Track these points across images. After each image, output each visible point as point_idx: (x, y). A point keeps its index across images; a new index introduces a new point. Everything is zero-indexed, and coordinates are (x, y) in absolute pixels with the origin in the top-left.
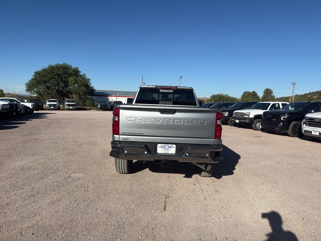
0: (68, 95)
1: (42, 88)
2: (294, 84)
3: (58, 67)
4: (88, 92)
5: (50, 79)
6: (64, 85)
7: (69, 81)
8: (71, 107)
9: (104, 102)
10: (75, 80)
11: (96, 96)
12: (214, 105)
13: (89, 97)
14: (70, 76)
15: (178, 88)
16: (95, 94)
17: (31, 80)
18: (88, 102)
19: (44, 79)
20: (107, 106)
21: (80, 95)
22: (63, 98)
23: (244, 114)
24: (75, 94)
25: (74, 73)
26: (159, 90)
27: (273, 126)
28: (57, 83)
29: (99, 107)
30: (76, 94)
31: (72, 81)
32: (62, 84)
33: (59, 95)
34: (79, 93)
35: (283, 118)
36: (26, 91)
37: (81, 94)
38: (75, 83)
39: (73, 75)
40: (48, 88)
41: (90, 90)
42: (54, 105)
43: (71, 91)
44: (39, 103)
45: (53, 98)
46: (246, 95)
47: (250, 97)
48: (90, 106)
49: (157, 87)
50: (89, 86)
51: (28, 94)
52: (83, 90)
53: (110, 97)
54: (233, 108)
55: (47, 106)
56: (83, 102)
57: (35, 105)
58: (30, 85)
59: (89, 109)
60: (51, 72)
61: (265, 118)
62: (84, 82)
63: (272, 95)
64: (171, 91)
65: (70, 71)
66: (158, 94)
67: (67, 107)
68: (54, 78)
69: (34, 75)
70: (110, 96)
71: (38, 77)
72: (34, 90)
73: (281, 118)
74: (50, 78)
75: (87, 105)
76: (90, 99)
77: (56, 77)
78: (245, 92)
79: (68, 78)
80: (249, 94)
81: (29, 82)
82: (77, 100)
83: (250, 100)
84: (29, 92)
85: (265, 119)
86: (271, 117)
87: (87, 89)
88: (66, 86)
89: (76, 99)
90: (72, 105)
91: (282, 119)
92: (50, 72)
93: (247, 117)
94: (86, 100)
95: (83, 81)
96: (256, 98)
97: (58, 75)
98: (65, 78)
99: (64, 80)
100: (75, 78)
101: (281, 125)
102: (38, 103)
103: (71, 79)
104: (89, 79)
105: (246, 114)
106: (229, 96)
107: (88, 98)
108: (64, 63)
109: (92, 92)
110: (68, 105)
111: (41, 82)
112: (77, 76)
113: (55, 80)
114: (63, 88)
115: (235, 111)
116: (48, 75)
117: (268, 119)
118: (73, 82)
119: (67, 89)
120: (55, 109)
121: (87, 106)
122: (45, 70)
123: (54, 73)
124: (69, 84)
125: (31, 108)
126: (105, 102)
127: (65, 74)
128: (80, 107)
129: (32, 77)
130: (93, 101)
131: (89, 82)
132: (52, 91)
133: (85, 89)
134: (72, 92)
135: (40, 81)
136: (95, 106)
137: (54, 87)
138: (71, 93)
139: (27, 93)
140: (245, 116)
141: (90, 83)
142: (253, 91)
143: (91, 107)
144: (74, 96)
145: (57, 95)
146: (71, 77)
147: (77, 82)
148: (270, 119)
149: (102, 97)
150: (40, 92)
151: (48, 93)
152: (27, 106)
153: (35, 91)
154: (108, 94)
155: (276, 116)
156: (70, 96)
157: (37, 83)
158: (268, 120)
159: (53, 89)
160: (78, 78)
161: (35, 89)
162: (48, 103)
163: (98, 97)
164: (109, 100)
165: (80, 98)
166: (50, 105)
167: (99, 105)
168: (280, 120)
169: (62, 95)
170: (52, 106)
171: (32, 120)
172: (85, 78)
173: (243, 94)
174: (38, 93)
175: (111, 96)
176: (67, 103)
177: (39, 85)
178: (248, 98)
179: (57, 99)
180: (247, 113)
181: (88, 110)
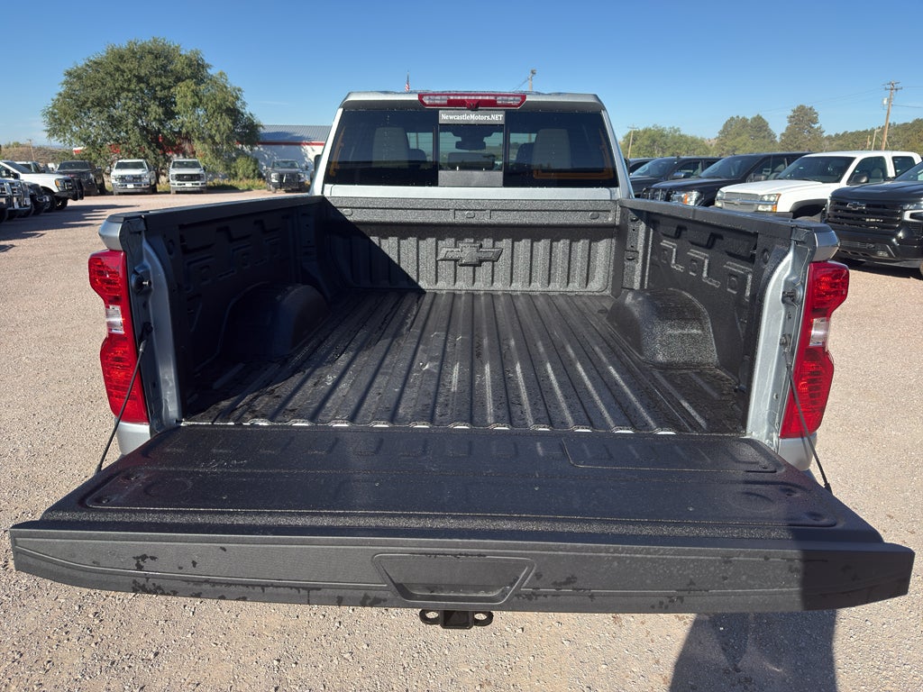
0: (180, 144)
1: (95, 124)
2: (894, 88)
3: (137, 54)
4: (239, 134)
5: (115, 92)
6: (160, 110)
7: (178, 99)
8: (189, 185)
9: (289, 164)
10: (196, 94)
11: (264, 143)
12: (646, 166)
13: (245, 148)
14: (179, 79)
15: (528, 99)
16: (261, 140)
17: (58, 100)
18: (241, 165)
19: (97, 92)
20: (299, 178)
21: (214, 143)
22: (164, 154)
23: (759, 199)
24: (198, 139)
25: (188, 72)
26: (435, 114)
27: (868, 245)
28: (139, 105)
29: (274, 181)
30: (202, 139)
31: (186, 96)
32: (155, 110)
33: (150, 144)
34: (211, 137)
35: (912, 216)
36: (46, 134)
37: (217, 139)
38: (194, 105)
39: (188, 78)
40: (115, 122)
41: (244, 127)
42: (136, 179)
43: (184, 130)
44: (87, 174)
45: (132, 156)
46: (734, 128)
47: (745, 136)
48: (248, 178)
49: (426, 100)
50: (239, 112)
51: (55, 143)
52: (222, 128)
53: (308, 147)
54: (714, 177)
55: (114, 181)
56: (228, 167)
57: (67, 181)
58: (57, 117)
59: (246, 188)
60: (117, 69)
61: (836, 214)
62: (225, 100)
63: (816, 126)
64: (497, 117)
65: (178, 65)
66: (431, 134)
67: (177, 182)
68: (129, 91)
69: (66, 83)
70: (308, 144)
71: (76, 87)
72: (72, 131)
73: (901, 215)
74: (116, 89)
75: (241, 176)
76: (248, 156)
77: (132, 87)
78: (732, 119)
79: (172, 87)
80: (744, 127)
81: (54, 106)
82: (207, 159)
83: (745, 144)
84: (56, 138)
85: (836, 217)
86: (861, 212)
87: (234, 123)
88: (170, 115)
89: (206, 155)
90: (192, 178)
91: (907, 217)
92: (111, 69)
93: (769, 208)
94: (235, 160)
95: (220, 95)
96: (764, 137)
97: (140, 79)
98: (164, 88)
99: (159, 94)
100: (193, 87)
101: (899, 240)
102: (83, 173)
103: (182, 93)
104: (239, 90)
105: (766, 198)
106: (682, 133)
107: (241, 153)
108: (156, 37)
109: (250, 133)
110: (179, 177)
111: (89, 105)
112: (200, 81)
113: (130, 95)
114: (161, 122)
115: (724, 190)
116: (109, 79)
117: (846, 218)
118: (189, 101)
119: (173, 125)
120: (139, 190)
121: (241, 179)
122: (95, 63)
123: (125, 72)
124: (176, 109)
125: (55, 190)
126: (293, 166)
127: (160, 76)
128: (218, 181)
129: (61, 89)
130: (256, 161)
131: (237, 98)
132: (127, 132)
133: (228, 122)
134: (188, 133)
135: (85, 102)
136: (264, 178)
137: (131, 121)
138: (188, 138)
139: (52, 140)
140: (760, 208)
141: (244, 103)
142: (755, 116)
143: (250, 182)
144: (198, 146)
145: (145, 145)
146: (180, 84)
147: (201, 100)
148: (859, 219)
149: (284, 147)
150: (89, 137)
151: (117, 140)
152: (41, 185)
153: (73, 134)
154: (302, 138)
155: (884, 207)
156: (186, 146)
157: (77, 106)
158: (848, 221)
159: (130, 127)
160: (202, 87)
161: (75, 128)
162: (116, 173)
163: (273, 147)
164: (306, 156)
165: (217, 153)
166: (122, 178)
167: (272, 176)
168: (897, 222)
169: (159, 146)
170: (130, 182)
171: (42, 235)
172: (226, 87)
173: (726, 126)
174: (85, 140)
175: (313, 144)
176: (174, 172)
177: (85, 114)
178: (738, 139)
179: (146, 157)
180: (769, 195)
181: (243, 191)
────────────────────────────────────────
What the exercise asks ▸
Quote all of the material above word for word, leaving out the pictures.

Result ▸
Track these points across images. After each image, output each visible point as point_idx: (x, y). A point keeps its index across images; a new index introduces a new point. Everything is zero-indexed, and coordinates are (x, y) in absolute pixels with the origin in the top-left.
0: (68, 95)
1: (42, 88)
2: (294, 84)
3: (58, 67)
4: (88, 92)
5: (50, 79)
6: (64, 85)
7: (69, 81)
8: (71, 107)
9: (104, 102)
10: (75, 80)
11: (96, 96)
12: (214, 105)
13: (89, 97)
14: (70, 76)
15: (178, 88)
16: (95, 94)
17: (31, 80)
18: (88, 102)
19: (44, 79)
20: (107, 106)
21: (80, 95)
22: (63, 98)
23: (244, 114)
24: (75, 94)
25: (74, 73)
26: (159, 90)
27: (273, 126)
28: (57, 83)
29: (99, 107)
30: (76, 94)
31: (72, 81)
32: (62, 84)
33: (59, 95)
34: (79, 93)
35: (283, 118)
36: (26, 91)
37: (81, 94)
38: (75, 83)
39: (73, 75)
40: (48, 88)
41: (90, 90)
42: (54, 105)
43: (71, 91)
44: (39, 103)
45: (53, 98)
46: (246, 95)
47: (250, 97)
48: (90, 106)
49: (157, 87)
50: (89, 86)
51: (28, 94)
52: (83, 90)
53: (110, 97)
54: (233, 108)
55: (47, 106)
56: (83, 102)
57: (35, 105)
58: (30, 85)
59: (89, 109)
60: (51, 72)
61: (265, 118)
62: (84, 82)
63: (272, 95)
64: (171, 91)
65: (70, 71)
66: (158, 94)
67: (67, 107)
68: (54, 78)
69: (34, 75)
70: (110, 96)
71: (38, 77)
72: (34, 90)
73: (281, 118)
74: (50, 78)
75: (87, 105)
76: (90, 99)
77: (56, 77)
78: (245, 92)
79: (68, 78)
80: (249, 94)
81: (29, 82)
82: (77, 100)
83: (250, 100)
84: (29, 92)
85: (265, 119)
86: (271, 117)
87: (87, 89)
88: (66, 86)
89: (76, 99)
90: (72, 105)
91: (282, 119)
92: (50, 72)
93: (247, 117)
94: (86, 100)
95: (83, 81)
96: (256, 98)
97: (58, 75)
98: (65, 78)
99: (64, 80)
100: (75, 78)
101: (281, 125)
102: (38, 103)
103: (71, 79)
104: (89, 79)
105: (246, 114)
106: (229, 96)
107: (88, 98)
108: (64, 63)
109: (92, 92)
110: (68, 105)
111: (41, 82)
112: (77, 76)
113: (55, 80)
114: (63, 88)
115: (235, 111)
116: (48, 75)
117: (268, 119)
118: (73, 82)
119: (67, 89)
120: (55, 109)
121: (87, 106)
122: (45, 70)
123: (54, 73)
124: (69, 84)
125: (31, 108)
126: (105, 102)
127: (65, 74)
128: (80, 107)
129: (32, 77)
130: (93, 101)
131: (89, 82)
132: (52, 91)
133: (85, 89)
134: (72, 92)
135: (40, 81)
136: (95, 106)
137: (54, 87)
138: (71, 93)
139: (27, 93)
140: (245, 116)
141: (90, 83)
142: (253, 91)
143: (91, 107)
144: (74, 96)
145: (57, 95)
146: (71, 77)
147: (77, 82)
148: (270, 119)
149: (102, 97)
150: (40, 92)
151: (48, 93)
152: (27, 106)
153: (35, 91)
154: (108, 94)
155: (276, 116)
156: (70, 96)
157: (37, 83)
158: (268, 120)
159: (53, 89)
160: (78, 78)
161: (35, 89)
162: (48, 103)
163: (98, 97)
164: (109, 100)
165: (80, 98)
166: (50, 105)
167: (99, 105)
168: (280, 120)
169: (62, 95)
170: (52, 106)
171: (32, 120)
172: (85, 78)
173: (243, 94)
174: (38, 93)
175: (111, 96)
176: (67, 103)
177: (39, 85)
178: (248, 98)
179: (57, 99)
180: (247, 113)
181: (88, 110)
0: (180, 144)
1: (95, 124)
2: (894, 88)
3: (137, 54)
4: (239, 134)
5: (115, 92)
6: (160, 110)
7: (178, 99)
8: (189, 185)
9: (289, 164)
10: (196, 94)
11: (264, 143)
12: (646, 166)
13: (245, 148)
14: (179, 79)
15: (528, 99)
16: (261, 140)
17: (58, 100)
18: (241, 165)
19: (97, 92)
20: (299, 178)
21: (214, 143)
22: (164, 154)
23: (759, 199)
24: (198, 139)
25: (188, 72)
26: (435, 114)
27: (868, 245)
28: (139, 105)
29: (274, 181)
30: (202, 139)
31: (186, 96)
32: (155, 110)
33: (150, 144)
34: (211, 137)
35: (912, 216)
36: (46, 134)
37: (217, 139)
38: (194, 105)
39: (188, 78)
40: (115, 122)
41: (244, 127)
42: (136, 179)
43: (184, 130)
44: (87, 174)
45: (132, 156)
46: (734, 128)
47: (745, 136)
48: (248, 178)
49: (426, 100)
50: (239, 112)
51: (55, 143)
52: (222, 128)
53: (308, 147)
54: (714, 177)
55: (114, 181)
56: (228, 167)
57: (67, 181)
58: (57, 117)
59: (246, 188)
60: (117, 69)
61: (836, 214)
62: (225, 100)
63: (816, 126)
64: (497, 117)
65: (178, 65)
66: (431, 134)
67: (177, 182)
68: (129, 91)
69: (66, 83)
70: (308, 144)
71: (76, 87)
72: (72, 131)
73: (901, 215)
74: (116, 89)
75: (241, 176)
76: (248, 156)
77: (132, 87)
78: (732, 119)
79: (172, 87)
80: (744, 127)
81: (54, 106)
82: (207, 159)
83: (745, 144)
84: (56, 138)
85: (836, 217)
86: (861, 212)
87: (234, 123)
88: (170, 115)
89: (206, 155)
90: (192, 178)
91: (907, 217)
92: (111, 69)
93: (769, 208)
94: (235, 160)
95: (220, 95)
96: (764, 137)
97: (140, 79)
98: (164, 88)
99: (159, 94)
100: (193, 87)
101: (899, 240)
102: (83, 173)
103: (182, 93)
104: (239, 90)
105: (766, 198)
106: (682, 133)
107: (241, 153)
108: (156, 37)
109: (250, 133)
110: (179, 177)
111: (89, 105)
112: (200, 81)
113: (130, 95)
114: (161, 122)
115: (724, 190)
116: (109, 79)
117: (846, 218)
118: (189, 101)
119: (173, 125)
120: (139, 190)
121: (241, 179)
122: (95, 63)
123: (125, 72)
124: (176, 109)
125: (55, 190)
126: (293, 166)
127: (160, 76)
128: (218, 181)
129: (61, 89)
130: (256, 161)
131: (237, 98)
132: (127, 132)
133: (228, 122)
134: (188, 133)
135: (85, 102)
136: (264, 178)
137: (131, 121)
138: (188, 138)
139: (52, 140)
140: (760, 208)
141: (244, 103)
142: (755, 116)
143: (250, 182)
144: (198, 146)
145: (145, 145)
146: (180, 84)
147: (201, 100)
148: (859, 219)
149: (284, 147)
150: (89, 137)
151: (117, 140)
152: (41, 185)
153: (73, 134)
154: (302, 138)
155: (884, 207)
156: (186, 146)
157: (77, 106)
158: (848, 221)
159: (130, 127)
160: (202, 87)
161: (75, 128)
162: (116, 173)
163: (273, 147)
164: (306, 156)
165: (217, 153)
166: (122, 178)
167: (272, 176)
168: (897, 222)
169: (159, 146)
170: (130, 182)
171: (42, 235)
172: (226, 87)
173: (726, 126)
174: (85, 140)
175: (313, 144)
176: (174, 172)
177: (85, 114)
178: (738, 139)
179: (146, 157)
180: (769, 195)
181: (243, 191)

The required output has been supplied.